» Exercise 1
Please copy out part of the text on measuring directory size word for word, beginning at the words "Using C#, I" and stopping after "thousands of files.".
» Exercise 2
Answer these questions from the text on measuring directory size:
(a) Which two Windows API functions are said to provide the fastest access?
(b) Which command does the text call the fastest access to the file system?
(c) What example does the text give of where performance will suffer even when the Windows API functions are used?
» Exercise 3
Summarize the text on measuring directory size in two sentences.

Using C#, I am finding the total size of a directory. The logic is this way : Get the files inside the folder. Sum up the total size. Find if there are sub directories. Then
Peformance will suffer using any method when scanning a folder with tens of thousands of files.
Using the Windows API FindFirstFile... and FindNextFile... functions provides the fastest access.
Due to marshalling overhead, even if you use the Windows API functions, performance will not increase. The framework already wraps these API functions, so there is no sense doing it yourself.
How you handle the results for any file access method determines the performance of your application. For instance, even if you use the Windows API functions, updating a list-box is where performance will suffer.
You cannot compare the execution speed to Windows Explorer. From my experimentation, I believe Windows Explorer reads directly from the file-allocation-table in many cases.
I do know that the fastest access to the file system is the DIR
command. You cannot compare performance to this command. It definitely reads directly from the file-allocation-table (propbably using BIOS).
Yes, the operating-system caches file access.
I wonder if BackupRead
would help in your case?
What if you shell out to DIR and capture then parse its output? (You are not really parsing because each DIR line is fixed-width, so it is just a matter of calling substring.)
What if you shell out to DIR /B > NULL
on a background thread then run your program? While DIR is running, you will benefit from the cached file access.

[Collected data]
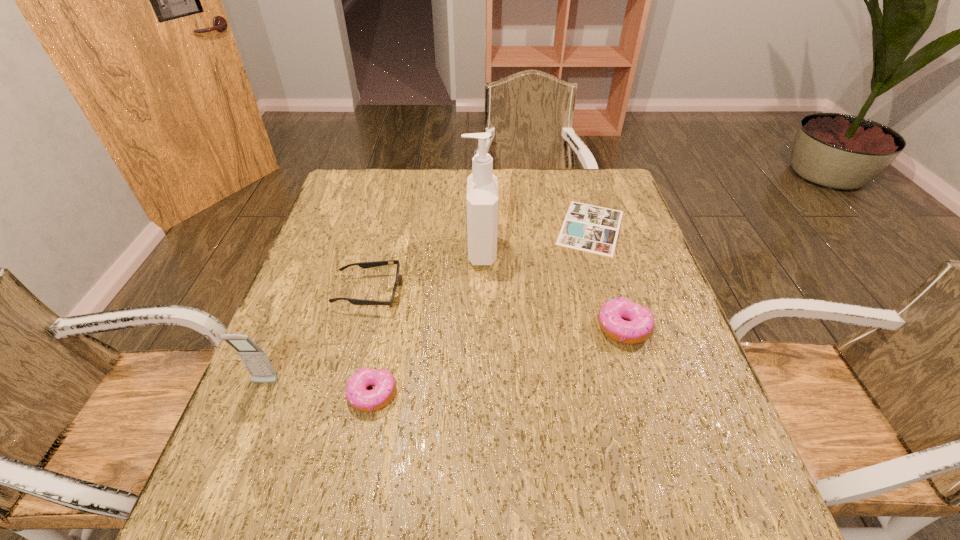
This screenshot has width=960, height=540. In order to click on vacant space located 0.090m on the front of the left doughnut in this screenshot , I will do `click(359, 462)`.

Locate an element on the screen. vacant area situated 0.180m on the back of the farther doughnut is located at coordinates (603, 258).

I want to click on vacant space located on the front label of the fourth object from left to right, so click(x=320, y=251).

Image resolution: width=960 pixels, height=540 pixels. In order to click on free space located 0.100m on the front label of the fourth object from left to right in this screenshot , I will do `click(428, 251)`.

Image resolution: width=960 pixels, height=540 pixels. What are the coordinates of `vacant space located 0.060m on the front label of the fourth object from left to right` in the screenshot? It's located at (443, 251).

The height and width of the screenshot is (540, 960). I want to click on free location located 0.120m on the front of the shortest object, so click(609, 290).

Identify the location of vacant point located 0.110m on the front-facing side of the cellular telephone. point(243,440).

Find the location of a particular element. The width and height of the screenshot is (960, 540). free spot located 0.130m on the front-facing side of the sunglasses is located at coordinates (453, 293).

Identify the location of object that is at the far edge. The width and height of the screenshot is (960, 540). (588, 228).

Locate an element on the screen. The height and width of the screenshot is (540, 960). cellular telephone that is at the left edge is located at coordinates (254, 358).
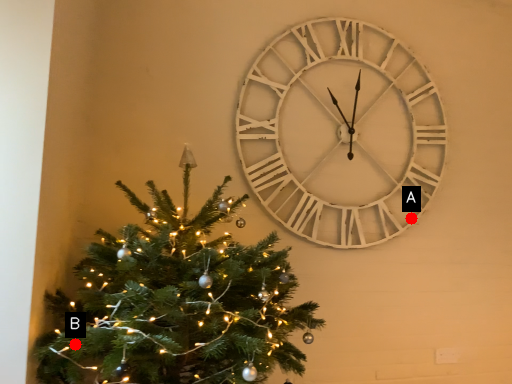
Question: Two points are circled on the image, labeled by A and B beside each circle. Which of the following is the farthest from the observer?

Choices:
 (A) A is further
 (B) B is further

Answer: (A)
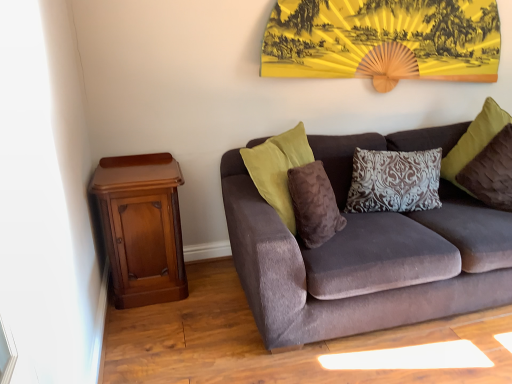
Question: From their relative heights in the image, would you say yellow paper fan at upper center is taller or shorter than brown damask pillow at center, placed as the 2th pillow when sorted from left to right?

Choices:
 (A) short
 (B) tall

Answer: (B)

Question: Considering the positions of point (361, 71) and point (372, 203), is point (361, 71) closer or farther from the camera than point (372, 203)?

Choices:
 (A) farther
 (B) closer

Answer: (A)

Question: Which is farther from the mahogany wood nightstand at left?

Choices:
 (A) yellow paper fan at upper center
 (B) brown damask pillow at center, the 2th pillow viewed from the right
 (C) brown fuzzy pillow at center, positioned as the first pillow in left-to-right order
 (D) velvet brown couch at center
 (E) velvet brown pillow at upper right, marked as the 3th pillow in a left-to-right arrangement

Answer: (E)

Question: Estimate the real-world distances between objects in this image. Which object is farther from the brown damask pillow at center, the 2th pillow viewed from the right?

Choices:
 (A) mahogany wood nightstand at left
 (B) velvet brown pillow at upper right, marked as the 1th pillow in a right-to-left arrangement
 (C) yellow paper fan at upper center
 (D) velvet brown couch at center
 (E) brown fuzzy pillow at center, positioned as the first pillow in left-to-right order

Answer: (A)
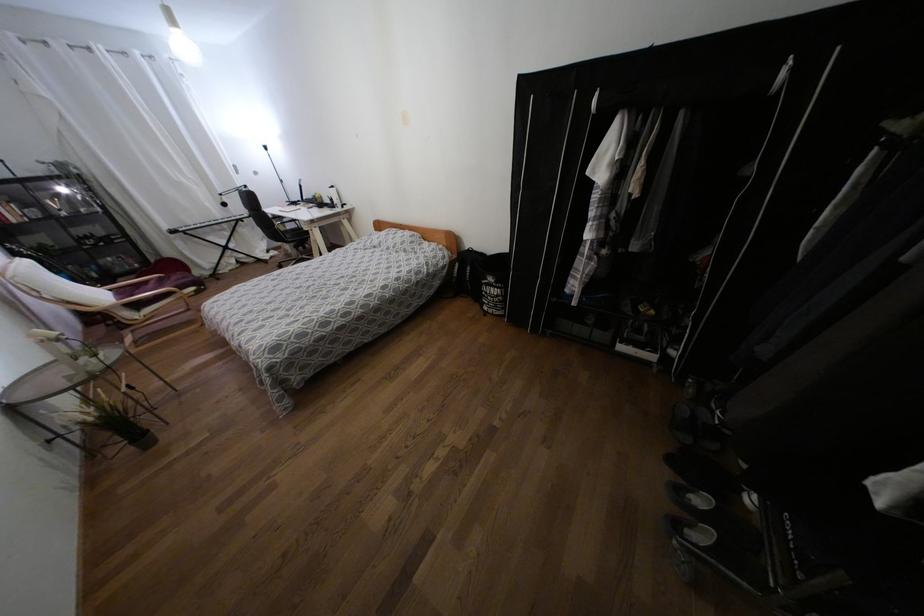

» Output 1
Using C#, I am finding the total size of a directory. The logic is this way : Get the files inside the folder. Sum up the total size. Find if there are sub directories. Then
Peformance will suffer using any method when scanning a folder with tens of thousands of files.

» Output 2
(a) FindFirstFile and FindNextFile.
(b) The DIR command.
(c) Updating a list-box.

» Output 3
Performance suffers with any method when scanning a folder with tens of thousands of files. The text says the Windows API functions give the fastest access but also that marshalling overhead cancels any gain, notes that handling the results affects performance and that the operating system caches file access, and suggests shelling out to DIR either to parse its output or to run it first on a background thread.